Initialize BoxedApp SDK

Initialize BoxedApp SDK early - before any COM objects are instantiated or assemblies loaded.

/// <summary>
/// The main entry point for the application.
/// </summary>
[STAThread]
static void Main()
{
    // Initialize BoxedApp SDK
    BoxedAppSDK.NativeMethods.BoxedAppSDK_Init();

Create Virtual Interop DLLs

Now create virtual files for both interop assemblies so they appear in the application directory. The code below exposes them from the embedded resources using BoxedAppSDK_CreateVirtualFile:

// Create virtual files from embedded resources
CreateFileInMemory(
    Application.StartupPath + @"\AxInterop.WMPLib.dll",
    Assembly.GetExecutingAssembly().GetManifestResourceStream("EmbedInteropDll.AxInterop.WMPLib.dll"));
 
CreateFileInMemory(
    Application.StartupPath + @"\Interop.WMPLib.dll",
    Assembly.GetExecutingAssembly().GetManifestResourceStream("EmbedInteropDll.Interop.WMPLib.dll"));

Implementation of CreateFileInMemory

The method below creates a virtual file and writes data from an embedded resource stream to it. Handles are managed safely with SafeFileHandle to prevent leaks.

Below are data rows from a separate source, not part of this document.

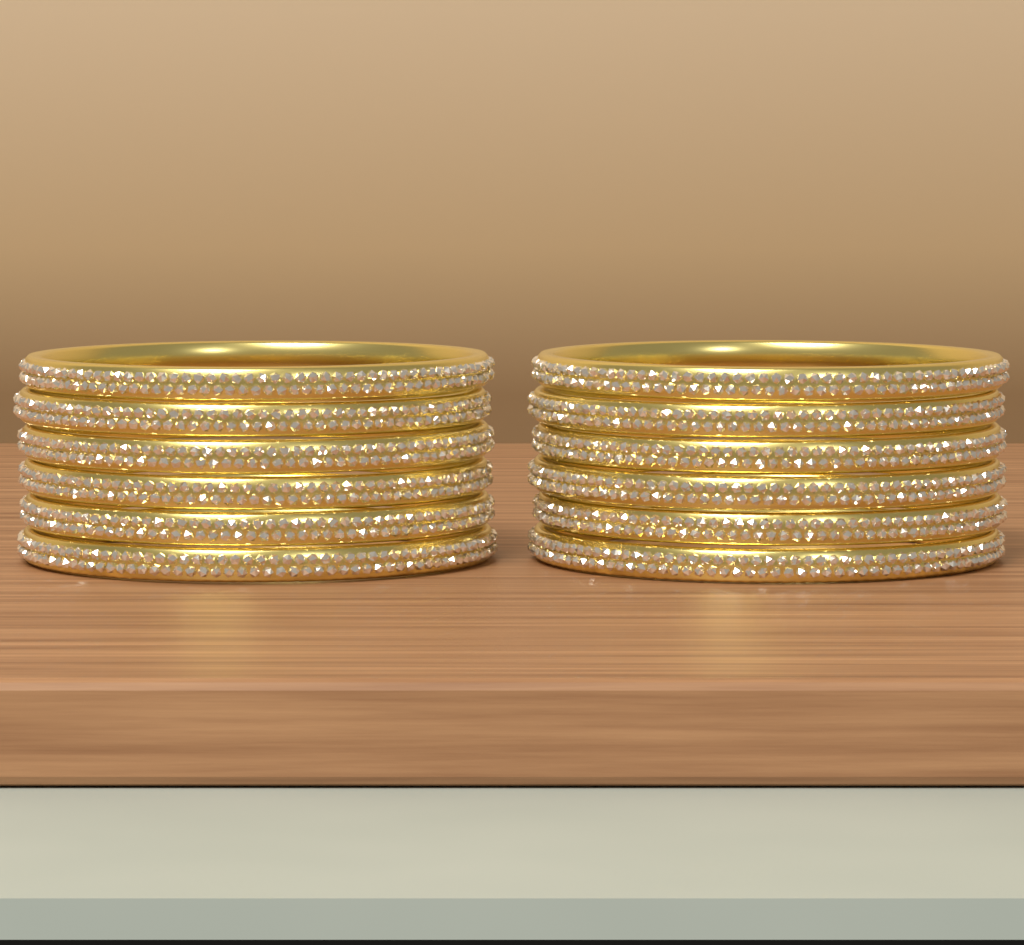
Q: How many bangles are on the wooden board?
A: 12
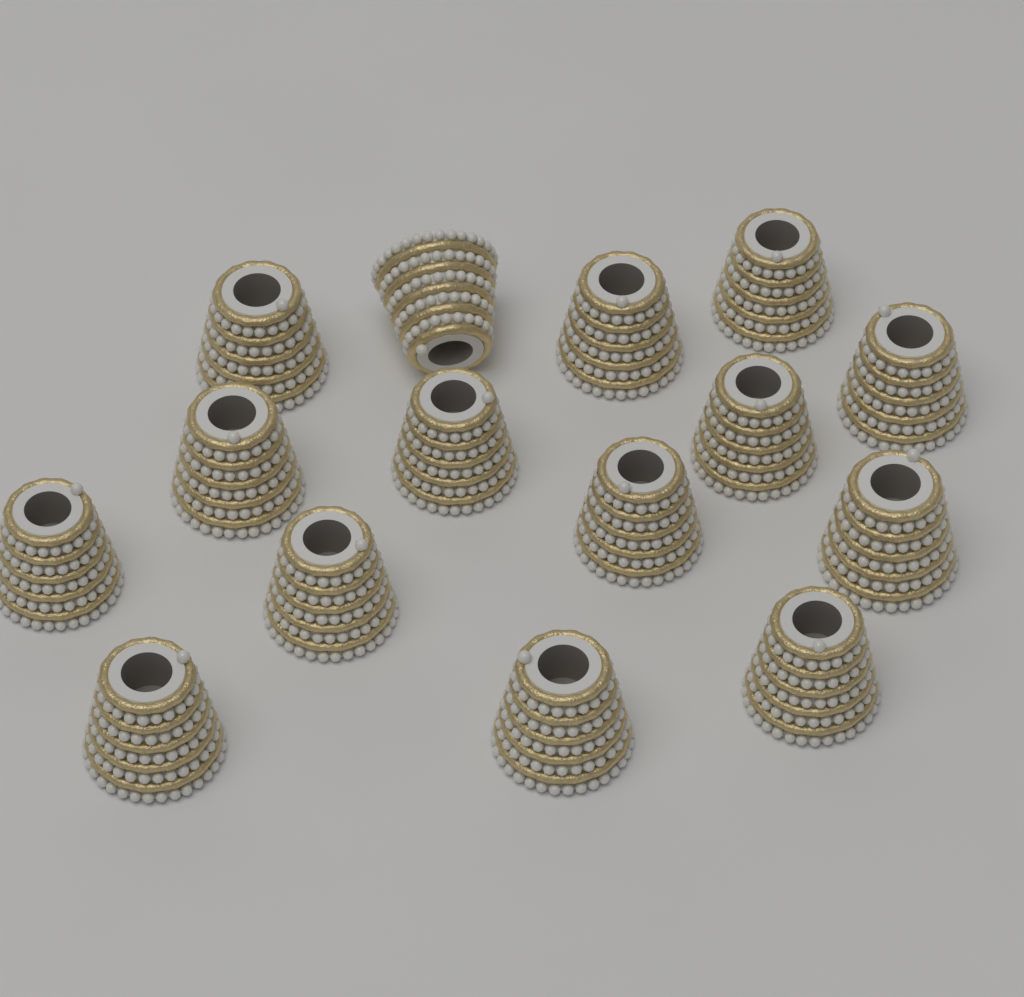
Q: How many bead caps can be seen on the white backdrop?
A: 15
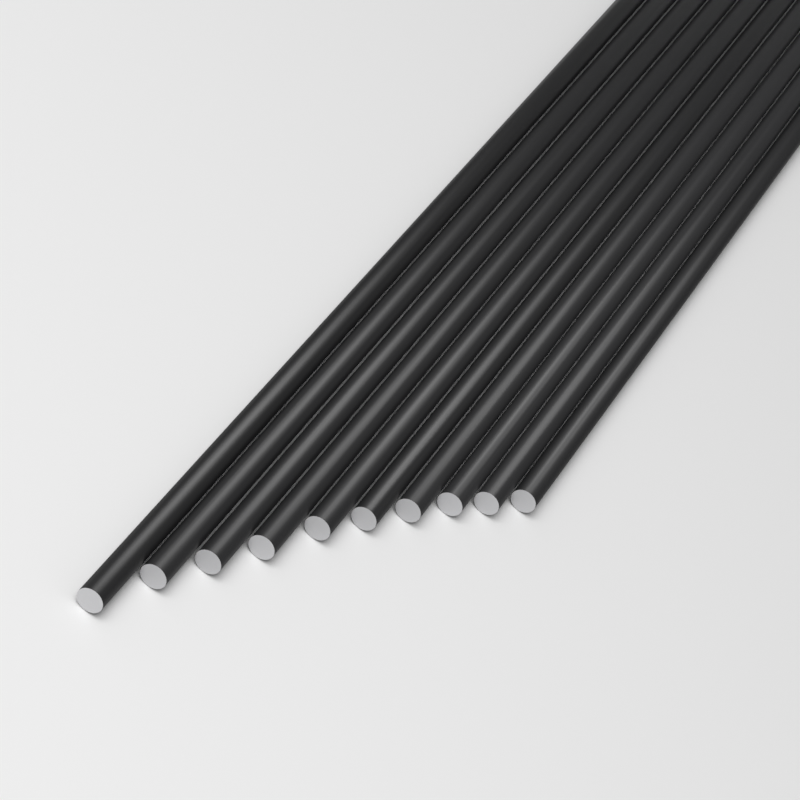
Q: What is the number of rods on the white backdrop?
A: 10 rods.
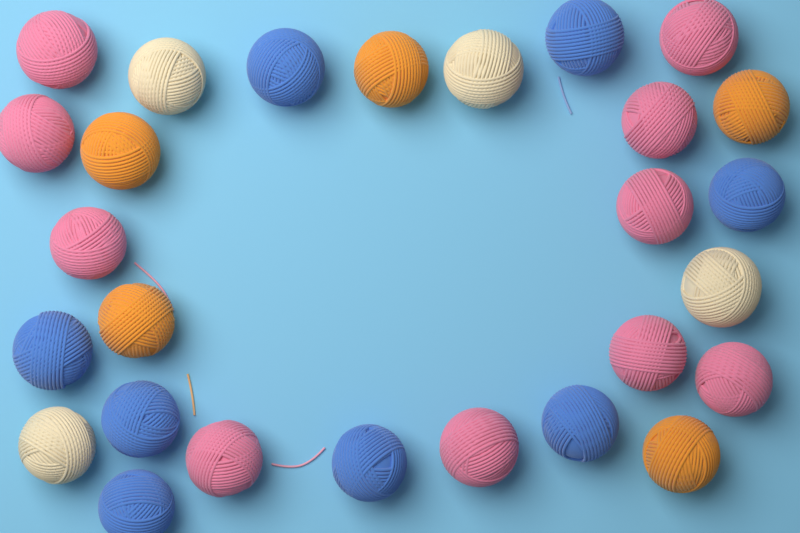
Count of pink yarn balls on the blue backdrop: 10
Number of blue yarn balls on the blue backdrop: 8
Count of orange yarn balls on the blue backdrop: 5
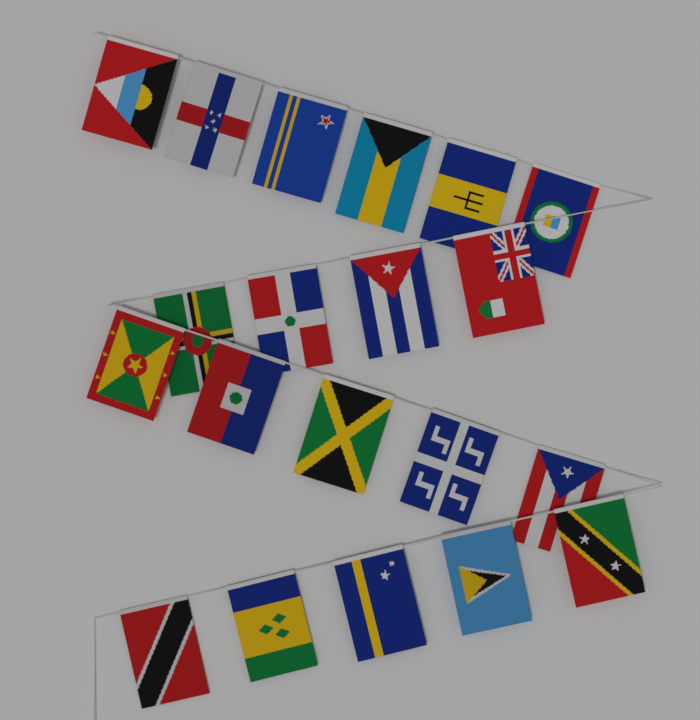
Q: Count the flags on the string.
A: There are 20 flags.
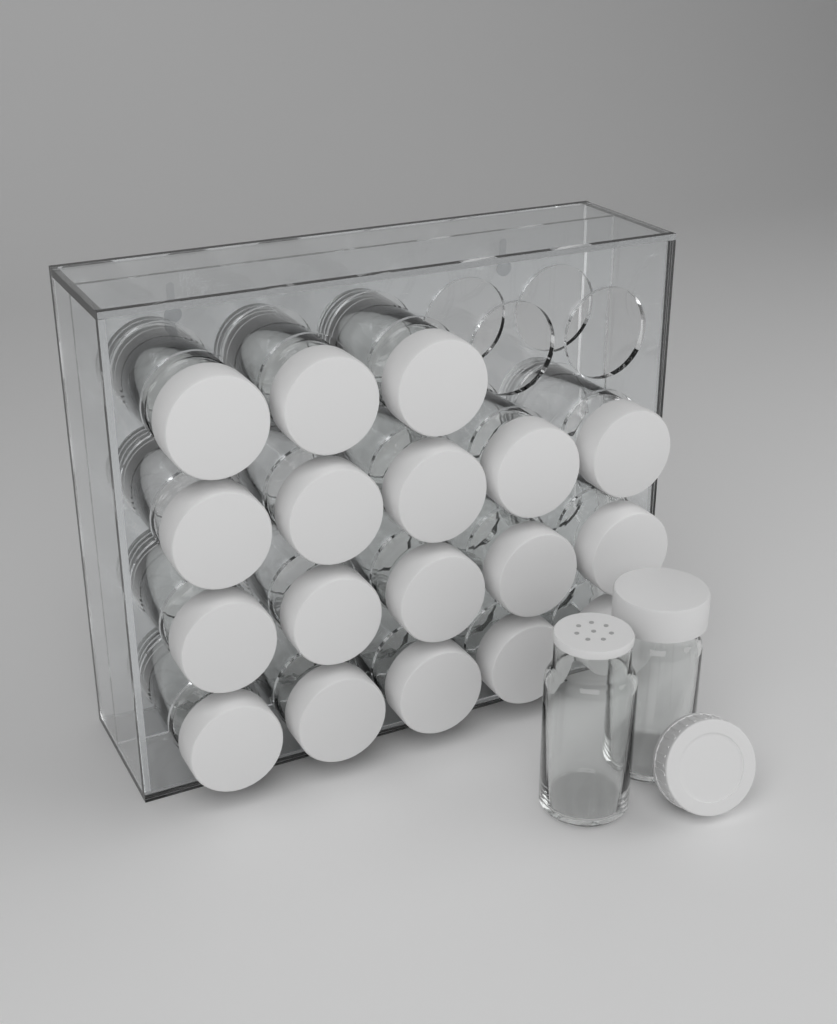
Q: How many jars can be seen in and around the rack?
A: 20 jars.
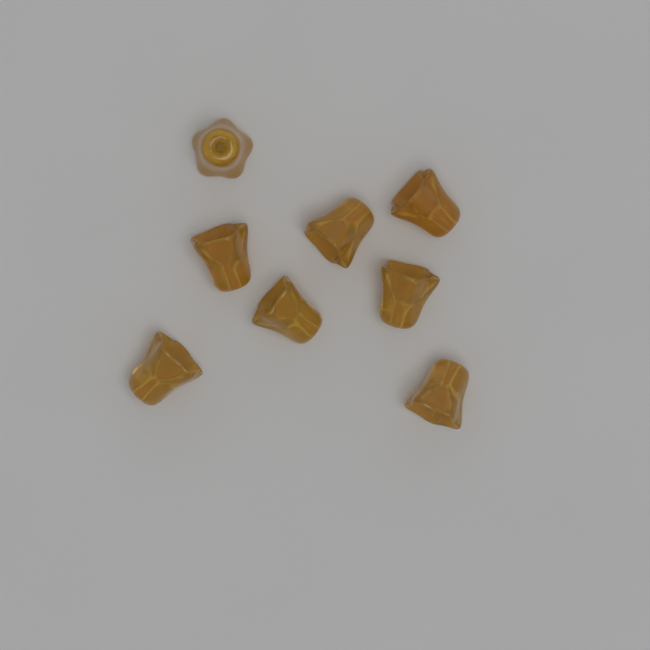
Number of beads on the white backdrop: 8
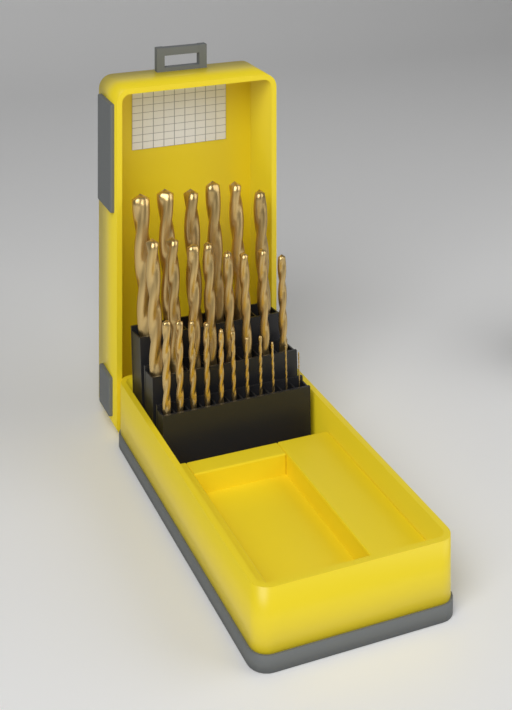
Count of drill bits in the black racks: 25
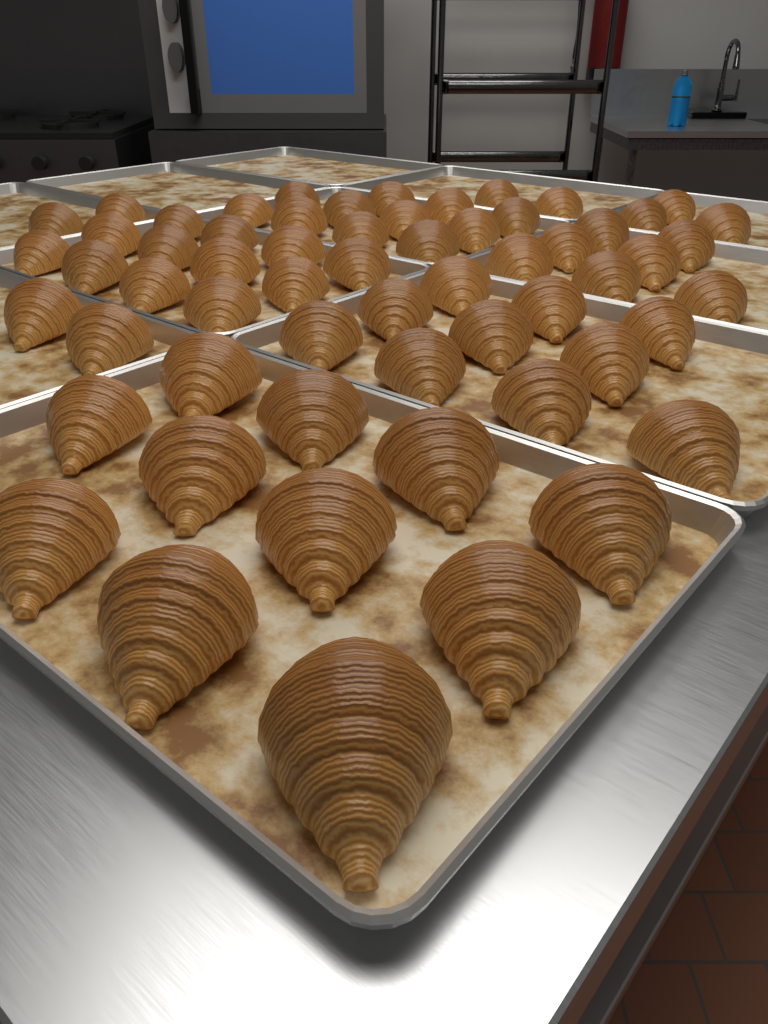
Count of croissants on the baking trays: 60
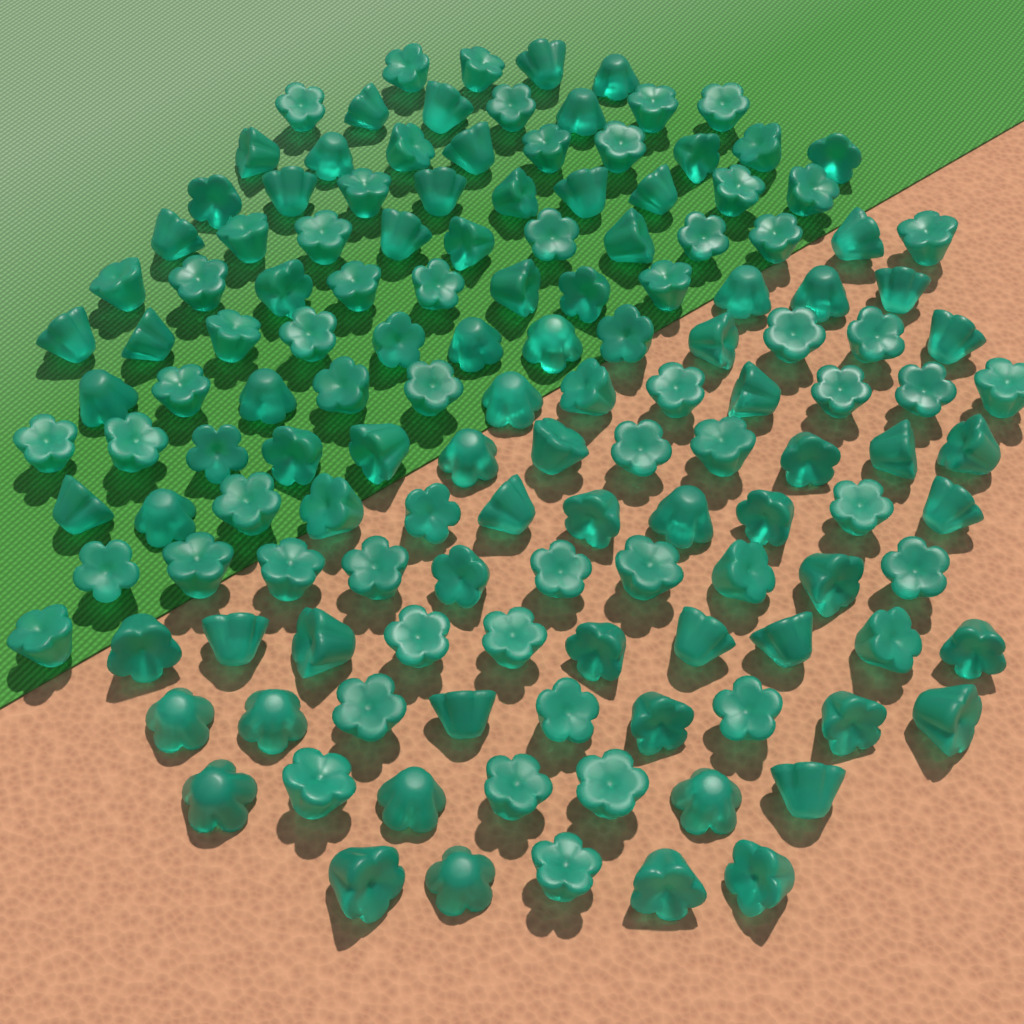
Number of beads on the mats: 140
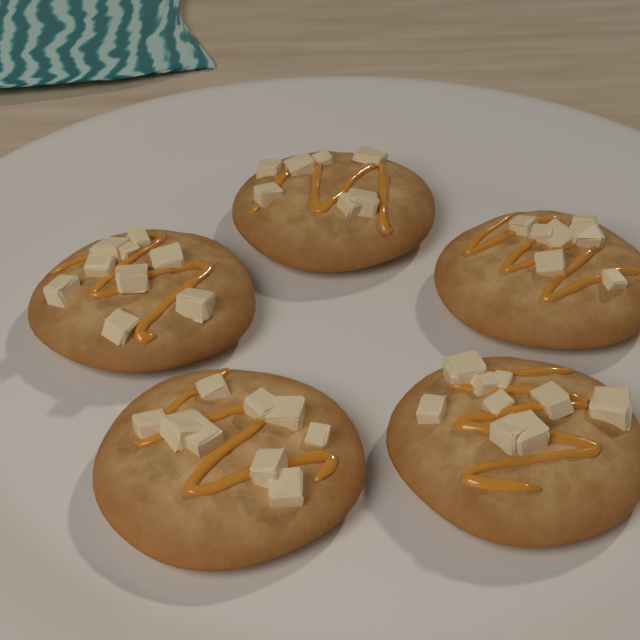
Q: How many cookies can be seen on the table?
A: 5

// Helper function to create a virtual file from an embedded resource
static void CreateFileInMemory(string virtualPath, Stream stream)
{
    const int bufferSize = 1024;
    byte[] buffer = new byte[bufferSize];
 
    using (new SafeFileHandle(
            BoxedAppSDK.NativeMethods.BoxedAppSDK_CreateVirtualFile(
                virtualPath,
                BoxedAppSDK.NativeMethods.EFileAccess.GenericWrite,
                BoxedAppSDK.NativeMethods.EFileShare.Read,
                IntPtr.Zero,
                BoxedAppSDK.NativeMethods.ECreationDisposition.New,
                BoxedAppSDK.NativeMethods.EFileAttributes.Normal,
                IntPtr.Zero
            ),
            true
        )
    )
    {
    }
 
    int readBytes;
 
    using (FileStream virtualFileStream = new FileStream(virtualPath, FileMode.Open))
    {
        while ((readBytes = stream.Read(buffer, 0, bufferSize)) > 0)
            virtualFileStream.Write(buffer, 0, readBytes);
    }
}

Result

That's it! When the process requests AxInterop.WMPLib.dll or Interop.WMPLib.dll, BoxedApp SDK provides them through its virtual file system. The application works exactly as if the DLLs were on disk.